**CHECK YOUR UNDERSTANDING**
- 1) According to the passage on Keystone's finances, what did the McMinnville parties cancel in October of 1964?
- 2) Resume the account of Keystone's finances and loans, picking up after its final sentence.

**SOURCE PASSAGE**
********
In October of 1964 the McMinnville parties, except for Manning, withdrew as shareholders of Keystone. At that time the McMinnville parties cancelled the debt of approximately $75,000 to $80,000 incurred by Keystone in the years before 1962. These parties, however, were added to the board of directors of Keystone. Although Keystone showed a profit of some $50,000 in the fiscal year ending on June 30, 1964, it suffered severe flood damage in the latter half of 1964 and was forced to secure a loan from the Small Business Administration. In securing this loan it was necessary for M D M to permit a cessation of payments on its loan until the SBA was paid.

In October of 1965 Keystone, finding itself unable to pay for rapidly accumulating log inventories, secured a substantial loan from the bank by agreeing to fieldwarehouse over a million board feet of logs which were physically segregated and decked alongside and in Keystone's millpond. In making the loan the bank demanded and received from M D M a subordination of M D M's security interest to the extent of the warehouse logs.
********
Collected data entries:
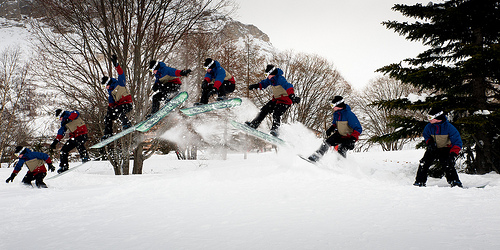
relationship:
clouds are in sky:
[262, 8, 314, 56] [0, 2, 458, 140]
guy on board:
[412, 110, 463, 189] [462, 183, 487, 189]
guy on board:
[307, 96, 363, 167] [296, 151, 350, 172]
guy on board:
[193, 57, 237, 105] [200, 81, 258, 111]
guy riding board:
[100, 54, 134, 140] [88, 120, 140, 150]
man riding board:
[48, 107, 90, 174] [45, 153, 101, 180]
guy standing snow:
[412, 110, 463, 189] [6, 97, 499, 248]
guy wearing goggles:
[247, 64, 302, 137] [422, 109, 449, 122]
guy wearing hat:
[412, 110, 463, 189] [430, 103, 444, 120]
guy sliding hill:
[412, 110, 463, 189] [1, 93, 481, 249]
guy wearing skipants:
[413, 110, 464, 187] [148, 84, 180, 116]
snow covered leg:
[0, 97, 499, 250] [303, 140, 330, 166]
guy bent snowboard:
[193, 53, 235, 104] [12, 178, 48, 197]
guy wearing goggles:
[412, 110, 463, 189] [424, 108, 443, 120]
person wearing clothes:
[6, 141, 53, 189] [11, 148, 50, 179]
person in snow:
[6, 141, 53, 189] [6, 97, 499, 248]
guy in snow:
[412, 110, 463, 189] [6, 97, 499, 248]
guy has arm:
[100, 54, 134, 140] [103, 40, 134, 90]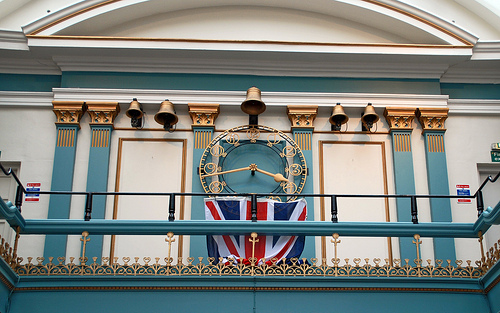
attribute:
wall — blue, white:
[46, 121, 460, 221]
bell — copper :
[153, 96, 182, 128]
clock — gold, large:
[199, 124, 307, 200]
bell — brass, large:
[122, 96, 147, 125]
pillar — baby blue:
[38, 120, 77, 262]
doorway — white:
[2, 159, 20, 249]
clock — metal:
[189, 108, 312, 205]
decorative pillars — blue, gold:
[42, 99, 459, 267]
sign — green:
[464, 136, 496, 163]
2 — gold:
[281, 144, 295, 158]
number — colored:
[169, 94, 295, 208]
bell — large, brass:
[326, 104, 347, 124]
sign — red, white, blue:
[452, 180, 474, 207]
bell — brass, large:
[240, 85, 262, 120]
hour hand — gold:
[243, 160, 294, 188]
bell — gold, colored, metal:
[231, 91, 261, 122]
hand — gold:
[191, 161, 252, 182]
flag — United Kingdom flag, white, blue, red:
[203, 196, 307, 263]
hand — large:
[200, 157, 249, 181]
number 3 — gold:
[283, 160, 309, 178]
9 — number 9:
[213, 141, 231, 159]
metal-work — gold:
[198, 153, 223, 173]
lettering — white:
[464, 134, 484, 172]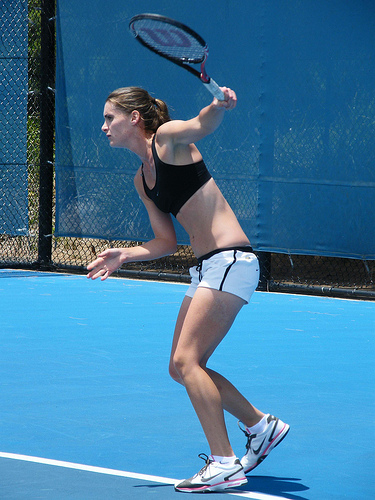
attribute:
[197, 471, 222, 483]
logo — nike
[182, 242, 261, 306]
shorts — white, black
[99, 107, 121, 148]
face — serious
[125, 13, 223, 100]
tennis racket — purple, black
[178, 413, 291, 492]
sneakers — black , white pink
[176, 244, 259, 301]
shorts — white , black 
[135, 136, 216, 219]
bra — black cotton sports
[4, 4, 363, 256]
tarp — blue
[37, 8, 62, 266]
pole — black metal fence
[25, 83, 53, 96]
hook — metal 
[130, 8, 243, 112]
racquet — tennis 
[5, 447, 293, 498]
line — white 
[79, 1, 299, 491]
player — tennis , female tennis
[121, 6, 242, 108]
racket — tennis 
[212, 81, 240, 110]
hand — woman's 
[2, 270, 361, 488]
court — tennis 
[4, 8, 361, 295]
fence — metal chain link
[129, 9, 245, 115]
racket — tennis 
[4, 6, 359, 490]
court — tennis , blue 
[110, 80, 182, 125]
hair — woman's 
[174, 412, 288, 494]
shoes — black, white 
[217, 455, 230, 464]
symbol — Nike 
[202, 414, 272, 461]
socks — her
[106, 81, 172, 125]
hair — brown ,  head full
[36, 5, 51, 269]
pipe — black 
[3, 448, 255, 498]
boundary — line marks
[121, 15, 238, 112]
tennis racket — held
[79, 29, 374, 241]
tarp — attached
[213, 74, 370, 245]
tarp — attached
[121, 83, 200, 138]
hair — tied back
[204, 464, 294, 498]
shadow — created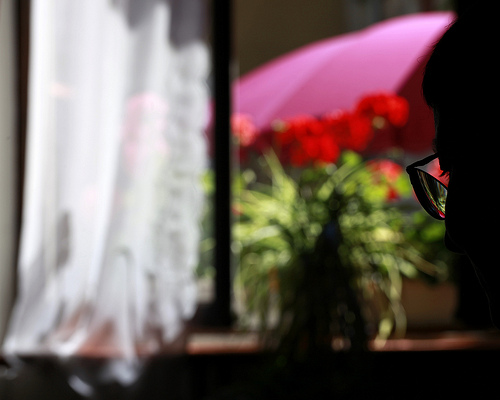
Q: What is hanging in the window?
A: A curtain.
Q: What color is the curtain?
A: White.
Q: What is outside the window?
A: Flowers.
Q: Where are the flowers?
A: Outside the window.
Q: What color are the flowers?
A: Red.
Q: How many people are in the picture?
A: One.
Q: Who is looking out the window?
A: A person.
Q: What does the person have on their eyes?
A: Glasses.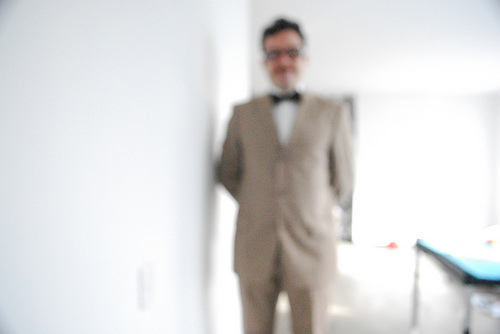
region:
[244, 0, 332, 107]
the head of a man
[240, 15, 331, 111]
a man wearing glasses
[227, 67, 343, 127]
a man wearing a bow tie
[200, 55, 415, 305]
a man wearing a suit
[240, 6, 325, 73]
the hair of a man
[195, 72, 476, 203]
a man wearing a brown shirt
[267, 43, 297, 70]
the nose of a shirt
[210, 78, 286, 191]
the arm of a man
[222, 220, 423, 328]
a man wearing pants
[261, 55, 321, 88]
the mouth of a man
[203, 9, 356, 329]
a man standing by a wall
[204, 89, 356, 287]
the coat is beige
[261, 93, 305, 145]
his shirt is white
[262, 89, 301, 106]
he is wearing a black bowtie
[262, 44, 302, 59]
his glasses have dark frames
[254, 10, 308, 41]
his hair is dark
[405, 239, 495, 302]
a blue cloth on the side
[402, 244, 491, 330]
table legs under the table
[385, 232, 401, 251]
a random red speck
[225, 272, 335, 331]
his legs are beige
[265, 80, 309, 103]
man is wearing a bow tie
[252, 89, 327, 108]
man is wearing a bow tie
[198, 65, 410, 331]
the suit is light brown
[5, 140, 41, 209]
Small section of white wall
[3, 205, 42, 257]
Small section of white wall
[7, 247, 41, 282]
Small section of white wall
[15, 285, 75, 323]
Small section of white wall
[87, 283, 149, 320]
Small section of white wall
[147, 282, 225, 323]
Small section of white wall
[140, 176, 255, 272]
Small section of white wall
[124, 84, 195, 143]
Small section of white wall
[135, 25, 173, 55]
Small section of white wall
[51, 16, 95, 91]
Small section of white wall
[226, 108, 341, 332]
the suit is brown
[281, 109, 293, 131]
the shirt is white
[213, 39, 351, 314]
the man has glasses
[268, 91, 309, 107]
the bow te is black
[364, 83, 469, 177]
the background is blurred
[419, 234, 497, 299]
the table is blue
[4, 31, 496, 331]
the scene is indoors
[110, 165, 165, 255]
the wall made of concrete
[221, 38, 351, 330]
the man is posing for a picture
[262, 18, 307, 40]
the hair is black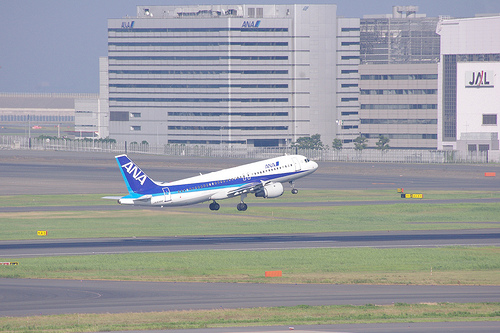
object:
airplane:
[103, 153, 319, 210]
********
**TASK ANSWERS**
- 1) They cancelled the debt of approximately $75,000 to $80,000 that Keystone had incurred in the years before 1962.

- 2)
Beginning about July, 1965, Southern Logging Company delivered substantial quantities of logs to Keystone. Despite the additional financing from the bank, Keystone was unable to pay Southern Logging for logs delivered in the latter half of October, 1965. Keystone requested and Souther Logging agreed to accept three post-dated checks in payment for such October deliveries. The post-dated checks were never honored. Southern Logging delivered only $810.69 worth of logs to Keystone in November of 1965.

Plaintiffs Robert G. Stumbo and Allan D. Stumbo, co-partners in the general business of logging, began selling logs to Keystone about August 1, 1965 and continued such sales until about November 19, 1965. During the period from November 1, 1965 to November 19, 1965, the plaintiffs, pursuant to oral agreement, delivered to Keystone logs totalling 134,270 board feet for which plaintiffs were entitled to be paid the sum of $7,643.21.

During the same approximate period of time, other loggers, including defendants J. H. Baxter & Co., Pierre Biencourt, Kenneth Brady, Donald Brady, Vernon Strong, Richard Tyke, 1 Casteel & Gilliam, and John L. Casteel, also delivered logs to Keystone in quantities approximating 24,290; 64,460; 34,980; 41,900; 7,740; 78,170; 14,270; and 12,640 board feet, respectively.

All the logs delivered by these parties, including Southern Logging and plaintif...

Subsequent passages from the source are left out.